India Proposes Techno-Legal AI Governance Framework
India’s Office of the Principal Scientific Adviser (PSA) has released a white paper outlining a comprehensive approach to govern artificial intelligence (AI) through a “techno-legal” framework. Rather than establishing a standalone or omnibus AI law, the framework emphasizes that governance should operate within AI systems themselves, utilizing technical controls throughout the system’s lifecycle and anchored in existing legal and regulatory instruments.
Law-Plus Model
The paper introduces a “law-plus” model that incorporates sector-specific rules, subordinate legislation, regulatory guidance, standards, and technical enforcement mechanisms. This approach aims to fill gaps in AI governance while maintaining alignment with existing laws.
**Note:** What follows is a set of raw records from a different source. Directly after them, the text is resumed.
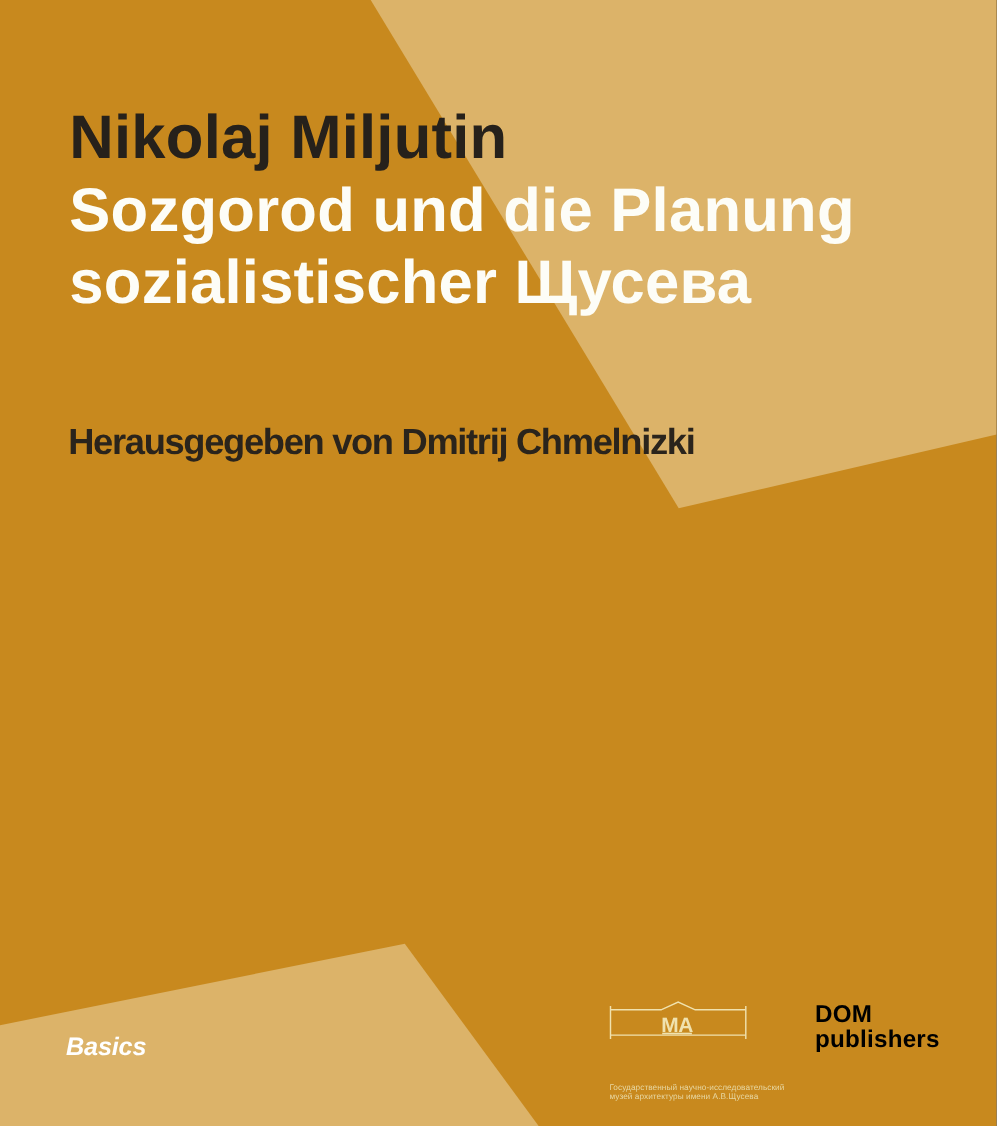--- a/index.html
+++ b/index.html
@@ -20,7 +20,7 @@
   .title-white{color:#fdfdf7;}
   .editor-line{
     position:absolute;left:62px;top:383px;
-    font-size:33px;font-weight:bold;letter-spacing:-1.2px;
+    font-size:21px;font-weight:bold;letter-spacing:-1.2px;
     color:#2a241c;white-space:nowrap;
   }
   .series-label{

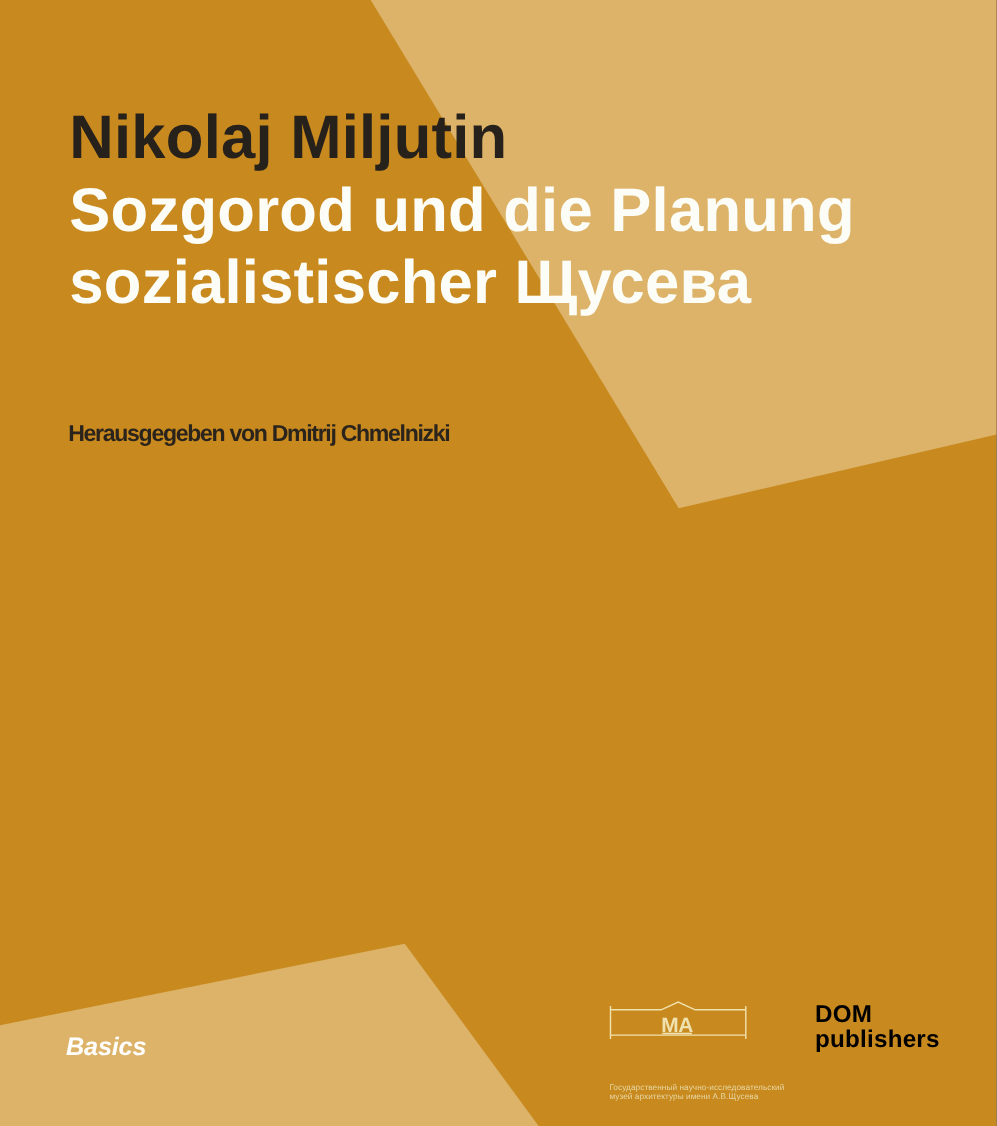--- a/index.html
+++ b/index.html
@@ -37,7 +37,7 @@
   .publisher-logo{
     position:absolute;left:741px;top:910px;
     font-size:22px;font-weight:bold;line-height:23px;
-    color:#000000;letter-spacing:0.2px;white-space:nowrap;
+    color:#4c1d95;letter-spacing:0.2px;white-space:nowrap;
   }
 </style>
 </head>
This model distinguishes India from jurisdictions pursuing comprehensive AI Acts, reframing AI governance as a responsibility that begins at the design and deployment stages, rather than as a post hoc compliance exercise.
Rationale for the Framework
In the foreword, Principal Scientific Adviser Ajay K. Sood highlights the significant transformative potential of AI, while also cautioning that unmanaged risks could undermine trust and slow adoption. The white paper positions India’s approach within a global context of governments experimenting with risk-based regulation and principles-led frameworks.
Building upon the India AI Governance Guidelines, the framework outlines a pro-innovation approach that integrates baseline legal safeguards, sectoral regulation, technical measures, and institutional mechanisms to foster “safe and trusted AI.” Importantly, it prioritizes proportionality and flexibility, rejecting uniform obligations across all AI systems in favor of context-sensitive regulation.
Defining Techno-Legal AI Governance
The core of the white paper centers around a shift in conceptualizing governance. The techno-legal approach integrates legal instruments, regulatory oversight, and technical enforcement mechanisms directly into AI systems by design. This governance model functions as an intrinsic feature of AI systems capable of responding to evolving risks, rather than an external constraint imposed post-deployment.
Key characteristics of this approach include transparency, explainability, and provability, all aligned with India’s legal, technical, and ethical norms. The framework employs a layered structure that ranges from laws to rules, regulatory guidance, standards, and technical tools, fostering distributed governance rather than centralized control.
Lifecycle-Based Governance
The paper asserts that AI risks accrue across the lifecycle of an AI system, emphasizing that harms tied to data use and model training become difficult to rectify once systems are deployed. It distinguishes between “AI users”, who interact directly with AI systems, and “AI subjects”, who may experience the impacts of AI decisions without awareness or consent.
The governance framework is organized around five stages of the AI lifecycle:
- Data Collection
This initial stage identifies risks related to privacy, safety, intellectual property, and fairness. The paper proposes data governance frameworks, risk assessments, and consent verification to mitigate these risks.
- Data-in-Use Protection
During model training, risks such as unauthorized access and security breaches are particularly sensitive. The framework advocates for privacy-enhancing technologies and audit controls to safeguard data during this crucial phase.
- AI Training and Model Assessment
At this stage, the framework emphasizes the importance of impact-aware decision-making and stakeholder consultation, proposing controls such as model risk assessments and transparency mechanisms.
- Safe AI Inference
Governance does not cease post-deployment; the inference stage poses risks including unintended disclosures and fairness concerns. Proposed measures include runtime monitoring and adversarial attack detection to manage these risks effectively.
- Trusted and Agentic AI Systems
As AI systems gain autonomy, the need for enhanced governance increases. The framework suggests controls such as continuous monitoring and behavior logging to ensure accountability.
Operationalizing the Framework
The white paper proposes a multi-layered institutional architecture centered around an AI Governance Group, which will coordinate across ministries and regulators. It also recommends establishing a Technology and Policy Expert Committee and an AI Safety Institute to facilitate evaluation and testing of AI systems.
Additionally, a national AI incident database is proposed to allow stakeholders to report AI-related failures, fostering institutional learning and informing future standards.
Digital Public Infrastructure as a Governance Enabler
The framework leverages India’s Digital Public Infrastructure (DPI) as a governance tool, enabling consent-based access and identity verification while embedding techno-legal controls into workflows.
Limitations of the Framework
The white paper does not clarify enforcement boundaries in cases of AI failures, leaving open questions about accountability for AI subjects. It also lacks definitions for enforcement thresholds and assumes substantial technical capacity for compliance, raising concerns about feasibility for smaller entities.
Overall, while the techno-legal framework does not resolve all challenges, it presents an incremental approach to embed safeguards into AI systems while maintaining regulatory flexibility as AI adoption progresses.